#### Requirement
With the pictures omitted, please transcribe exactly the lines beginning at the one that contains "left eye: (195, 132)" and ending with the last line of the records below.

——

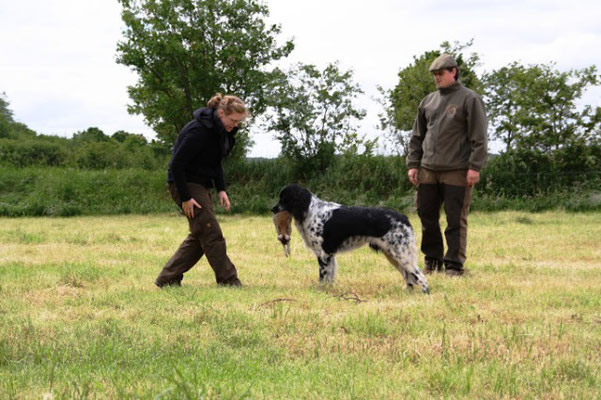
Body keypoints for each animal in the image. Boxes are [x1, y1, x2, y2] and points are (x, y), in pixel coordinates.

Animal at [270, 184, 428, 294]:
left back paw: (425, 292)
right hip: (392, 255)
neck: (310, 210)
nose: (273, 209)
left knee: (420, 275)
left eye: (284, 198)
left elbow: (323, 276)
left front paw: (321, 291)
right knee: (409, 277)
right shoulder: (330, 254)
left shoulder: (323, 253)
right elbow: (330, 276)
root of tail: (403, 217)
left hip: (401, 254)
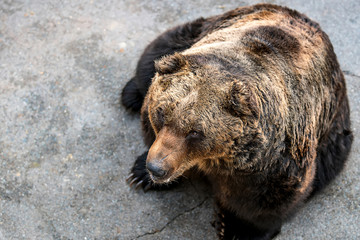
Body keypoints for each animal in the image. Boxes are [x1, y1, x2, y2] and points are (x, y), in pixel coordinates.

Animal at [122, 2, 352, 239]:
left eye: (195, 132)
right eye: (161, 114)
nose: (156, 168)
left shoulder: (275, 163)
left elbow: (267, 202)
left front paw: (236, 228)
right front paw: (140, 174)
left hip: (333, 133)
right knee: (154, 53)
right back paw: (131, 94)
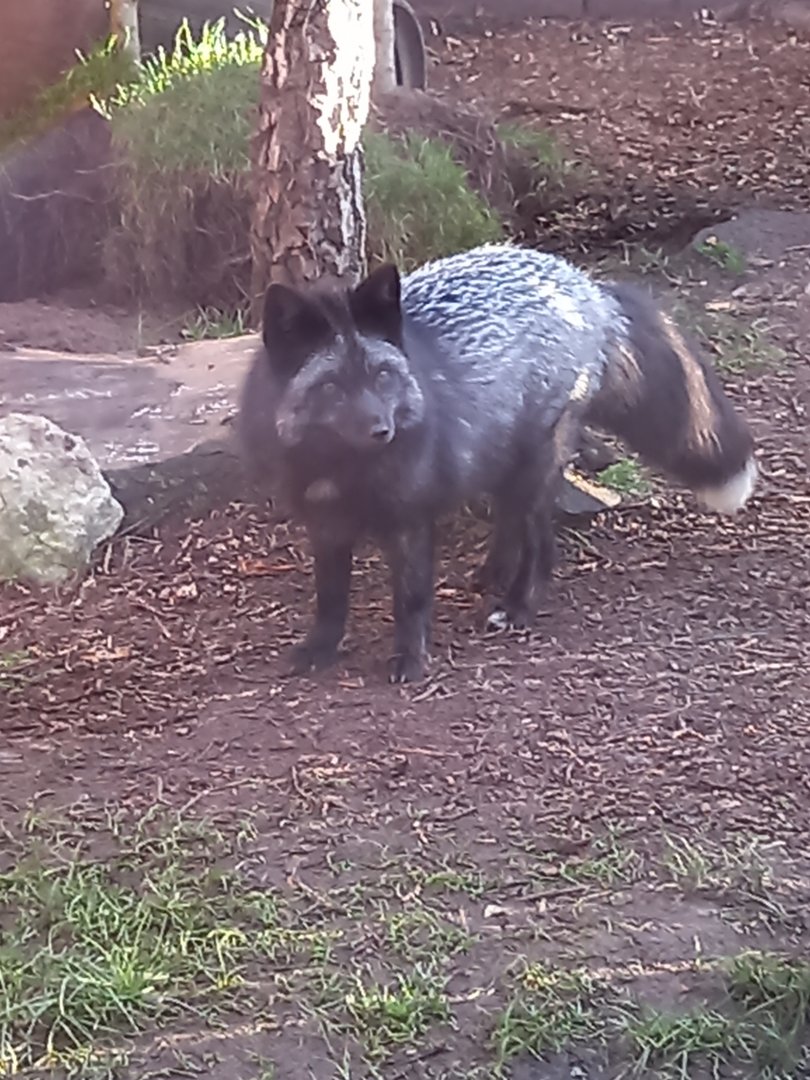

——

#### Exercise response
left eye: (195, 132)
right eye: (161, 114)
nose: (156, 168)
left shoulder: (275, 163)
left elbow: (267, 202)
left front paw: (236, 228)
right front paw: (140, 174)
left hip: (333, 133)
right knee: (154, 53)
right back paw: (131, 94)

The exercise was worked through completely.